La historia, claro está, se centra en una pareja de gacelas con su cría, cuyo macho defiende con increíble celo y elegancia su cotarro; y una multitud de depredadores que los acechan y acosan todo el tiempo, pero que al no poder atraparlas han desarrollado una especie de simbiosis muy particular, una alteración sutil del orden natural esperable, en el que las presas y los depredadores comienzan a construír de manera inesperada una relación simbiótica.
Lo que me provoca cierto morbo es la cantidad de subtramas que van surgiendo, la interacción tanto entre las especies en pugna como entre los individuos (es este aspecto el papel de OBDC es insuperable, es el malo central que acecha siempre a su presa pero al final no se decide a cancelar, combinado con el resto de depredadores del ecosistema que entran y salen de escena, cada uno con sus características singulares); el dibujo de ciertas facetas psicológicas de los personajes, y los acontecimientos secundarios que van dando vidilla a la historia, especialmente en los momentos en que la cosa decae un poco cada tanto.
Pero lo mejor de todo es que el casting es tan bueno que he logrado empatizar con todos los personajes por igual, desde los más malvados hasta los más virtuosos: Javiwell obviamente es el bueno por antonomasia, al que respeto y admiro por el estoicismo y la resiliencia demostrada ante los embates de la adversidad; con el sujeto tácito de su muyer, que es además sorprendentemente la protagonista de toda la historia y sin embargo no vemos nunca; y también con los malos, cuya lógica y objetividad acerca de las leyes de la selva parece de un pragmatismo inobjetable y sin embargo no es suficiente para decantar los acontecimientos hacia el final que todos "sabemos" que debiera ocurrir.

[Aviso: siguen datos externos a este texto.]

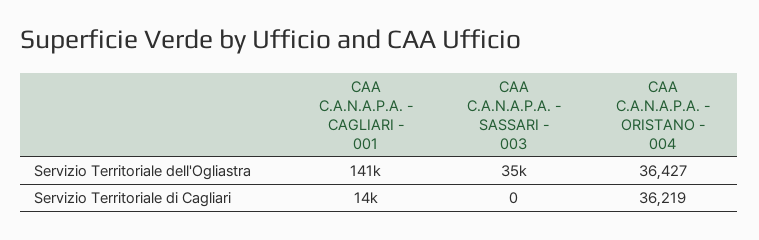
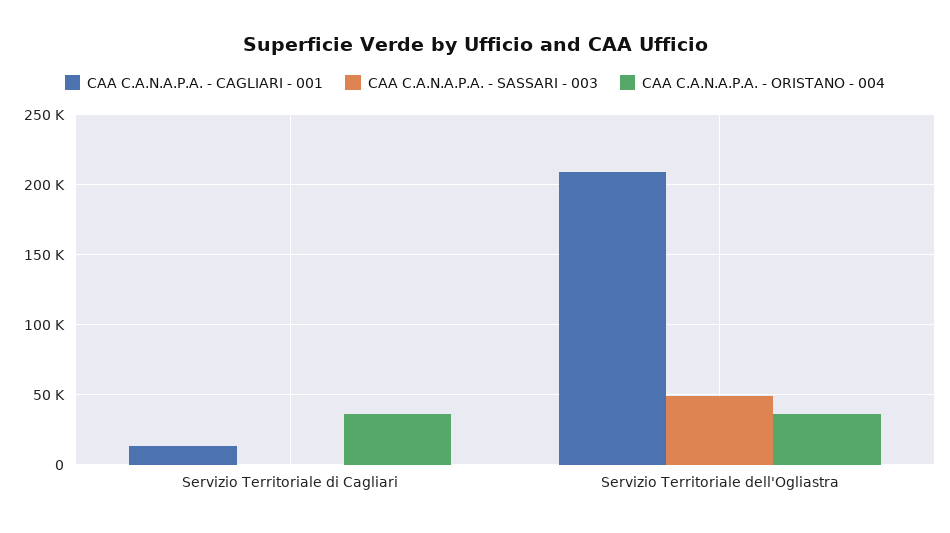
  {
    "CAA C.A.N.A.P.A. - CAGLIARI - 001": {
-     "Servizio Territoriale dell'Ogliastra": 141000,
+     "Servizio Territoriale dell'Ogliastra": 210000,
      "Servizio Territoriale di Cagliari": 14000
    },
    "CAA C.A.N.A.P.A. - SASSARI - 003": {
-     "Servizio Territoriale dell'Ogliastra": 35000,
+     "Servizio Territoriale dell'Ogliastra": 50000,
      "Servizio Territoriale di Cagliari": 0
    },
    "CAA C.A.N.A.P.A. - ORISTANO - 004": {
      "Servizio Territoriale dell'Ogliastra": 36427,
      "Servizio Territoriale di Cagliari": 36219
    }
  }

Lo interesante es el mensaje que queda al final: que las leyes "objetivas" del mercado y de la rentabilidad empresarial muchas veces no son suficientes para explicar el desarrollo de los acontecimientos; la actitud ante el proyecto también es un factor que incide en el curso de la historia.
En fin, me parece maravilloso. Estoy pensando que podría funcionar como miniserie, lo estoy consultando con unos productores amigos.